Walking around Kiev took us both by surprise every corner you turn you're presented with a beautifully ornate buildings or a golden domed churches with hordes of babushkas outside blessing themselves and cleaning up any litter on the street. Markets in Kiev have quite an array of contraband, you're able to buy plenty of Soviet artifacts from Lenin statues to huge Soviet flags. Also in the markets you can buy lots or war memorabilia from gun holsters, war uniforms, medals and even a cosmonaut helmet! Best just not to ask where these items come from. It's amazing how the inner tourist comes out when given the opportunity to buy things that you would normally only see in a museum however being tight-fisted Scots we resisted the temptation.
We both agreed after being fearful of the Ukraine that we wished we'd spent more time getting to know the city and the people but we had to continue our journey on to Moscow.

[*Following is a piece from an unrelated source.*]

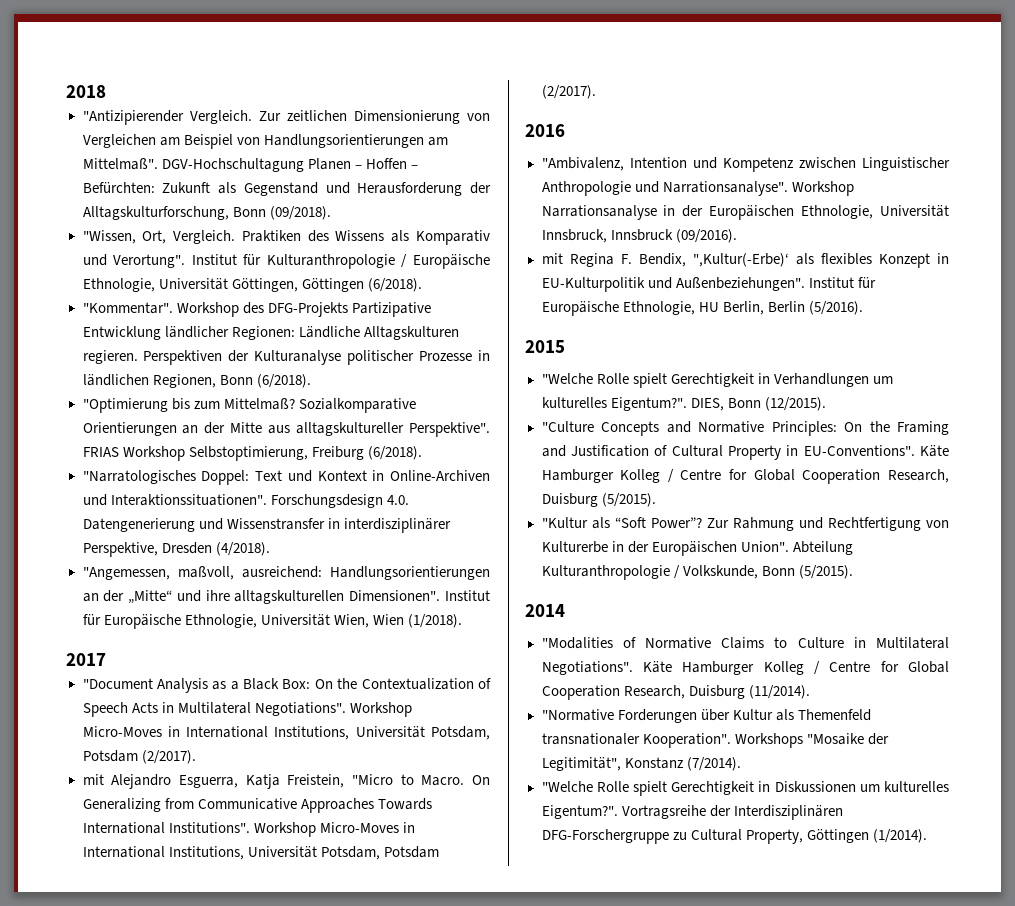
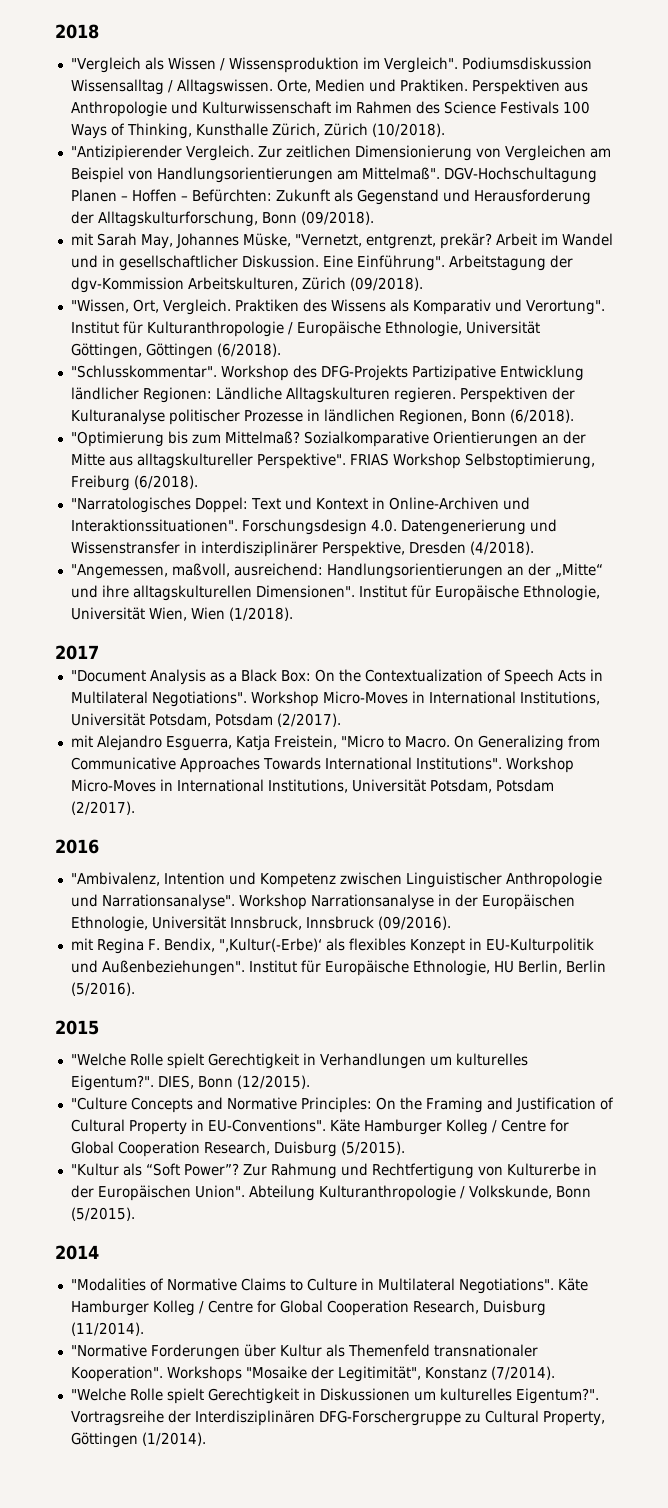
(106, 91) none -> [70,57,592,73] [70,79,588,95] [70,101,590,117] [70,123,445,139] // "Vergleich als Wissen / Wissensproduktion im Vergleich". Podiumsdiskussion Wissensalltag / Alltagswissen. Orte, Medien und Praktiken. Perspektiven aus Anthropologie und Kulturwissenschaft im Rahmen des Science Festivals 100 Ways of Thinking, Kunsthalle Zürich, Zürich (10/2018).
(331, 213) none -> [70,233,613,249] [70,255,573,271] [70,277,423,293] // mit Sarah May, Johannes Müske, "Vernetzt, entgrenzt, prekär? Arbeit im Wandel und in gesellschaftlicher Diskussion. Eine Einführung". Arbeitstagung der dgv-Kommission Arbeitskulturen, Zürich (09/2018).
[82,302,173,314] "Kommentar". -> [70,365,217,378] "Schlusskommentar".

Our Moscow train was a huge Soviet piece of steel which would of have had Thomas the Tank Engine piss his pants. There was a bit of confusion with our cabin numbers as we didn't memorize our cabin number. The train porter had taken our tickets off of us. At this point a large Russian man complete with shell suit and gold medallion took over and got us seated, it turned out that we were sharing with this gentlemen along with an older sharply dressed Argentinian who every now and again jotted notes in his journal. Leaving Ukraine we first have to go through the Ukrainian border control police along with with their German shepard's and less intimidating beagle. The guards have you feeling feeling guilty of a crime you haven't committed and from the look on Sarah's face I'm surprised they didn't cuff her and take her away! Next we had to face the Russian border control, notoriously known as the most feared of all the border control police with their complicated bureaucracy. However after a quick check of our passports and a stamp of our migration cards we were through. And so begins our Russian odyssey.